■ TO DO ■
The data below holds a line containing "one thing: encouraging" and a line containing "tech updates."; please quote exactly those two lines and every line between them, and nothing else.

■ ENTRIES PROVIDED ■
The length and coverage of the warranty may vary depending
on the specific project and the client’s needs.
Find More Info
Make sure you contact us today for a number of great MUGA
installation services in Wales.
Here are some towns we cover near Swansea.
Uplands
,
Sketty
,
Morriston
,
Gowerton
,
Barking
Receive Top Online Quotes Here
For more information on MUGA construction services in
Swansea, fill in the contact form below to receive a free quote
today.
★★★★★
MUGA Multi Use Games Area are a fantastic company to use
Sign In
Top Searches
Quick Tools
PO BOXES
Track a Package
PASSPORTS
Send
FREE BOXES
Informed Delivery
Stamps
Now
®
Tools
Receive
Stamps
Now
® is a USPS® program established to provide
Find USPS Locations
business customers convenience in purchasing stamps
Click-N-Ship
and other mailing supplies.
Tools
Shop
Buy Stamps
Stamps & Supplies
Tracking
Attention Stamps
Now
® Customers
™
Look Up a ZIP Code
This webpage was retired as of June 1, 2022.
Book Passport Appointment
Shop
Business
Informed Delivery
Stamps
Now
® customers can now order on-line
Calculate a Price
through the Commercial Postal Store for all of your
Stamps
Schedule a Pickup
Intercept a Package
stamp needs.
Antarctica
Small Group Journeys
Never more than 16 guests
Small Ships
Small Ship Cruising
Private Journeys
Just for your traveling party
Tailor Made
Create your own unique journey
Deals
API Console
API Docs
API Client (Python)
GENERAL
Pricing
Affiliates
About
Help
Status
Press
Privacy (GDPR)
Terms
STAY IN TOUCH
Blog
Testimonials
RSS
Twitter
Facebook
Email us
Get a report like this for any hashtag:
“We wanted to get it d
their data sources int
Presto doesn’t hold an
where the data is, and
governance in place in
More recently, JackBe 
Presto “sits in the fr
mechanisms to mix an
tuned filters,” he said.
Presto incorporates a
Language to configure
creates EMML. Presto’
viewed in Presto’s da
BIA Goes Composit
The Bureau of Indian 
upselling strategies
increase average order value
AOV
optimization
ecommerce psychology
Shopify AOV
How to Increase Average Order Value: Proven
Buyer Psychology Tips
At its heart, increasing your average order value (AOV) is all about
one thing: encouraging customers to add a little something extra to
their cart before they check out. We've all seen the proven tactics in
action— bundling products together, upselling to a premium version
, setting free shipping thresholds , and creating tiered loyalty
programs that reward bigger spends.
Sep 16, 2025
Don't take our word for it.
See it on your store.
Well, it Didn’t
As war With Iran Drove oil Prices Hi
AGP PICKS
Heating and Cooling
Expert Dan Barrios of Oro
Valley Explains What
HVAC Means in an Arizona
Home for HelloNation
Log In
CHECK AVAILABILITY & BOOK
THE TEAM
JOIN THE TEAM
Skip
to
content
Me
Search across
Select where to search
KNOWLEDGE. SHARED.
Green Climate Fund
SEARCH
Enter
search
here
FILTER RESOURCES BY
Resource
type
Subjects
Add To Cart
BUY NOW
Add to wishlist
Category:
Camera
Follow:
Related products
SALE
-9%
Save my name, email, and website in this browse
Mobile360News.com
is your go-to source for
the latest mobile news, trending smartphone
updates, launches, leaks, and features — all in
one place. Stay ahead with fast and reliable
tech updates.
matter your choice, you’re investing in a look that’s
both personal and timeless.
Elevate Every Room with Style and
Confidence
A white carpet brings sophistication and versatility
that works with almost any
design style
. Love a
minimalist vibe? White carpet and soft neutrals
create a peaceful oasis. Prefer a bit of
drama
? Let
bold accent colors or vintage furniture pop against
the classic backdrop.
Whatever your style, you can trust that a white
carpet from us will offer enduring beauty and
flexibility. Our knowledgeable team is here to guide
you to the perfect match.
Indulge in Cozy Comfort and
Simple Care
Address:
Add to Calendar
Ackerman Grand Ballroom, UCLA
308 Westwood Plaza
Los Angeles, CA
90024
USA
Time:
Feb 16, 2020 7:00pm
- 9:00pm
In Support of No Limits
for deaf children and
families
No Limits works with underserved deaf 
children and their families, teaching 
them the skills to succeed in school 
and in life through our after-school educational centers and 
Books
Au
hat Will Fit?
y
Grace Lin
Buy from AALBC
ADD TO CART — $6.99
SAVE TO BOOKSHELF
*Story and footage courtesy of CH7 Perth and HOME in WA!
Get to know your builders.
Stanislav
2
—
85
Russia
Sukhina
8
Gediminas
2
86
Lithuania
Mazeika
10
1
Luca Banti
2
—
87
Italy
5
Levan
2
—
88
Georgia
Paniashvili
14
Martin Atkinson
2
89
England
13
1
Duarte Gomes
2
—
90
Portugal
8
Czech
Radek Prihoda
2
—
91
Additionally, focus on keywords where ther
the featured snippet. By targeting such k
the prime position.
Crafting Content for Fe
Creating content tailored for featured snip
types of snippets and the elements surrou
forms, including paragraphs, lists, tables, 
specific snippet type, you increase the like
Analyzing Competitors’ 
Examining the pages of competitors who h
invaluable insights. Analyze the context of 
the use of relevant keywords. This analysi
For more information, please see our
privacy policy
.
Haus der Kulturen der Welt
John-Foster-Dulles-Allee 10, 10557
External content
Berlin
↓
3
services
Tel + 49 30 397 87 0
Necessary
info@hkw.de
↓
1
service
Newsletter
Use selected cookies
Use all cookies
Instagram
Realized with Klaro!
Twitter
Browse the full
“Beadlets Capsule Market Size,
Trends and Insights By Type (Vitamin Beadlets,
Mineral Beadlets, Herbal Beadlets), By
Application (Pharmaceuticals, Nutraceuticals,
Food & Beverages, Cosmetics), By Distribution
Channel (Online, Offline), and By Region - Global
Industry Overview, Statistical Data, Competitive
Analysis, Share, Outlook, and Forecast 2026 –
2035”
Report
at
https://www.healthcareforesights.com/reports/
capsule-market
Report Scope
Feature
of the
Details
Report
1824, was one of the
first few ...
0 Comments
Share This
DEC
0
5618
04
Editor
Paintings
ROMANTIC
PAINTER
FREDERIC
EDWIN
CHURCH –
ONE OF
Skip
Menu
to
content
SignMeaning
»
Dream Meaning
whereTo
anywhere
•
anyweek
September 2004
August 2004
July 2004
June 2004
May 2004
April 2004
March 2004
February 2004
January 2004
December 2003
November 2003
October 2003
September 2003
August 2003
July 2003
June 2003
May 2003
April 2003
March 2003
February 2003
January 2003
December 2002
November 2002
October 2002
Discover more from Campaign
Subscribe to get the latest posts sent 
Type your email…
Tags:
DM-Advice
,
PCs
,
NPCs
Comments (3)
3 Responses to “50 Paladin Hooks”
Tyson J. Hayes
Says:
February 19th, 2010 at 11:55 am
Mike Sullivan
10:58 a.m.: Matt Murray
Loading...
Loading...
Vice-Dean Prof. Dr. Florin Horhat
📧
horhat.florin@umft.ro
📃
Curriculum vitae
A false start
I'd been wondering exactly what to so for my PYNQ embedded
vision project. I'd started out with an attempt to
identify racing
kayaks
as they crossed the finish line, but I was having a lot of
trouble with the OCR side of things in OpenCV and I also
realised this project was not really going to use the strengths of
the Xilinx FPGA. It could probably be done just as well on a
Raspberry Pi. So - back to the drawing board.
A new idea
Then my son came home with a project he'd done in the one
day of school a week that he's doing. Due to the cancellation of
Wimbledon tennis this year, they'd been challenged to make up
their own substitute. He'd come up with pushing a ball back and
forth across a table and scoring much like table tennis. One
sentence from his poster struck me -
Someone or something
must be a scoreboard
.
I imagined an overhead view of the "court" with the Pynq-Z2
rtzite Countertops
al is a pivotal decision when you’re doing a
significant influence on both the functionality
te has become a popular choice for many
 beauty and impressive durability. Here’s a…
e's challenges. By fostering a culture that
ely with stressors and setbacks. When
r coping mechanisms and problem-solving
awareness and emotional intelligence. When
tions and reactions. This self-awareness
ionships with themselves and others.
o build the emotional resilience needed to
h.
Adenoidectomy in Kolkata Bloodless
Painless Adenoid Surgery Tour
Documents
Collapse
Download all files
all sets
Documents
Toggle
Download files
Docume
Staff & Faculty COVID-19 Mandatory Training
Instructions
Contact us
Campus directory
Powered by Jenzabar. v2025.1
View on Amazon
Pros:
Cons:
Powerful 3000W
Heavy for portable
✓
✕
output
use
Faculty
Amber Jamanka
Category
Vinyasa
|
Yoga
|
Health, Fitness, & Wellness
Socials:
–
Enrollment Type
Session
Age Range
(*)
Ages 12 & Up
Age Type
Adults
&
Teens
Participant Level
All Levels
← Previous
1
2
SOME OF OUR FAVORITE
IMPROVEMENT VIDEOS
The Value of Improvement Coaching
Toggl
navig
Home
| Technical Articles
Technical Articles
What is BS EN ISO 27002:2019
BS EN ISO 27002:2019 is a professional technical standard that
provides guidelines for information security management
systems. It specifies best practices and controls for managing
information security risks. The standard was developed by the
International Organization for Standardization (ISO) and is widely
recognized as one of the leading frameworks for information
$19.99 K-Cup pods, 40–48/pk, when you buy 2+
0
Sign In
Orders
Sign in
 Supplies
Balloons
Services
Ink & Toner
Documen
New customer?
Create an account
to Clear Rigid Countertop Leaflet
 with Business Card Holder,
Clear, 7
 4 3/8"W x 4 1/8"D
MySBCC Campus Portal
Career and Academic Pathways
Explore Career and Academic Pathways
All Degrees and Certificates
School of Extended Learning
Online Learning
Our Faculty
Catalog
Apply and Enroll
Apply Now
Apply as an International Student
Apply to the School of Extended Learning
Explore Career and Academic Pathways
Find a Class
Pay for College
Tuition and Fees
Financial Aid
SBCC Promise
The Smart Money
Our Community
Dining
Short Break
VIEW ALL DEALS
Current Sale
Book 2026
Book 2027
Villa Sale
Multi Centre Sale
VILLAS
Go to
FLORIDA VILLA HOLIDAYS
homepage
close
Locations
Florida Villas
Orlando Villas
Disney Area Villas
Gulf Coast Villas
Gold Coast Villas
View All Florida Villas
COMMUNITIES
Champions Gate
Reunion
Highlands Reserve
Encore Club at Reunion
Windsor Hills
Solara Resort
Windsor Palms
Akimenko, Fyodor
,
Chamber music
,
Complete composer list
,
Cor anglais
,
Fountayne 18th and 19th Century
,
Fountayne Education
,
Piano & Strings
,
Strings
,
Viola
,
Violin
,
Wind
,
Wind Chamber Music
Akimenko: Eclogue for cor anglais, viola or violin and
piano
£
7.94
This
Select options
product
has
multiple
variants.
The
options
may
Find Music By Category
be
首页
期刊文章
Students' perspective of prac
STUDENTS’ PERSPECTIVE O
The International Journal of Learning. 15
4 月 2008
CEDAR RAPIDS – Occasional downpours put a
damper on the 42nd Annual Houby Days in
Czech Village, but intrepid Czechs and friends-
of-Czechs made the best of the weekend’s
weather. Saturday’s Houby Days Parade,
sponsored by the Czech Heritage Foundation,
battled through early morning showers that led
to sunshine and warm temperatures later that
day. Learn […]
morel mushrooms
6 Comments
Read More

■ EXERCISE OUTPUT ■
one thing: encouraging customers to add a little something extra to
their cart before they check out. We've all seen the proven tactics in
action— bundling products together, upselling to a premium version
, setting free shipping thresholds , and creating tiered loyalty
programs that reward bigger spends.
Sep 16, 2025
Don't take our word for it.
See it on your store.
Well, it Didn’t
As war With Iran Drove oil Prices Hi
AGP PICKS
Heating and Cooling
Expert Dan Barrios of Oro
Valley Explains What
HVAC Means in an Arizona
Home for HelloNation
Log In
CHECK AVAILABILITY & BOOK
THE TEAM
JOIN THE TEAM
Skip
to
content
Me
Search across
Select where to search
KNOWLEDGE. SHARED.
Green Climate Fund
SEARCH
Enter
search
here
FILTER RESOURCES BY
Resource
type
Subjects
Add To Cart
BUY NOW
Add to wishlist
Category:
Camera
Follow:
Related products
SALE
-9%
Save my name, email, and website in this browse
Mobile360News.com
is your go-to source for
the latest mobile news, trending smartphone
updates, launches, leaks, and features — all in
one place. Stay ahead with fast and reliable
tech updates.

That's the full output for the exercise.